## Directive
Beginning with the line that contains "X112318800Y-58293000D02*" and concluding with the final line of the listing below, output each line exactly, and only those lines.
--- Excerpted data Enclosed Below ---
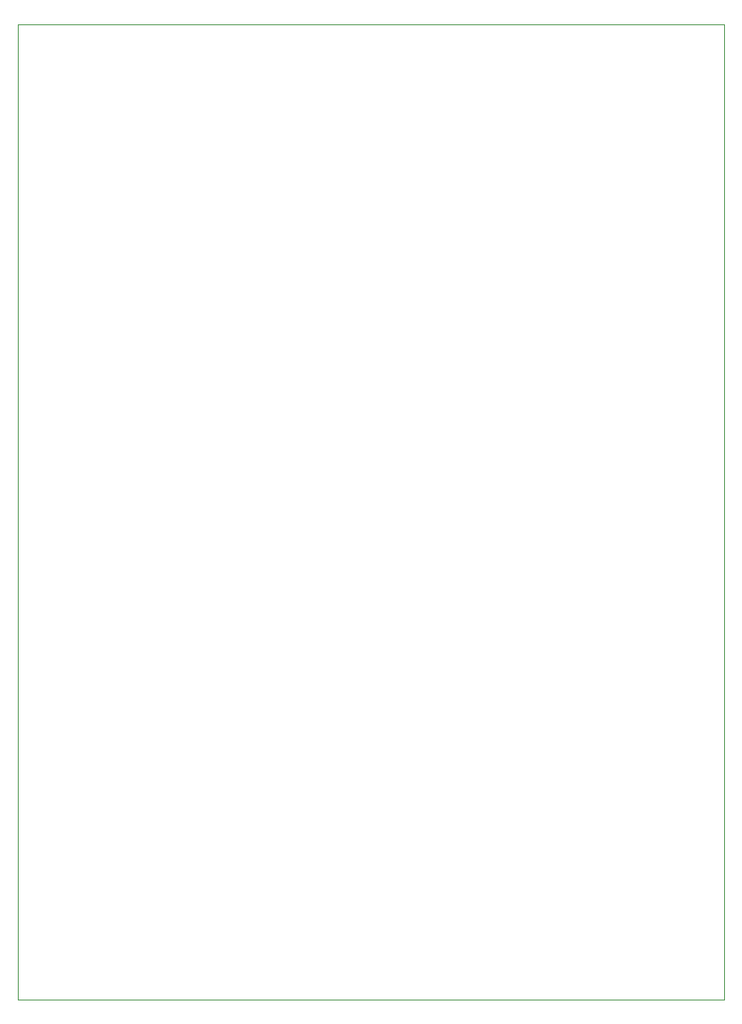
<source format=gbr>
%TF.GenerationSoftware,KiCad,Pcbnew,7.0.9*%
%TF.CreationDate,2024-05-09T16:07:40+09:00*%
%TF.ProjectId,TPIA,54504941-2e6b-4696-9361-645f70636258,rev?*%
%TF.SameCoordinates,Original*%
%TF.FileFunction,Profile,NP*%
%FSLAX46Y46*%
G04 Gerber Fmt 4.6, Leading zero omitted, Abs format (unit mm)*
G04 Created by KiCad (PCBNEW 7.0.9) date 2024-05-09 16:07:40*
%MOMM*%
%LPD*%
G01*
G04 APERTURE LIST*
%TA.AperFunction,Profile*%
%ADD10C,0.050000*%
%TD*%
G04 APERTURE END LIST*
D10*
%TO.C,REF\u002A\u002A*%
X122478800Y-58293000D02*
X185978800Y-58293000D01*
X185978800Y-58293000D02*
X185978800Y-159893000D01*
X185978800Y-159893000D02*
X112318800Y-159893000D01*
X112318800Y-159893000D02*
X112318800Y-58293000D01*
X112318800Y-58293000D02*
X122478800Y-58293000D01*
%TD*%
M02*

</source>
--- End of Enclosed Excerpted data ---
## Exercise response
X112318800Y-58293000D02*
X122478800Y-58293000D01*
%TD*%
M02*

</source>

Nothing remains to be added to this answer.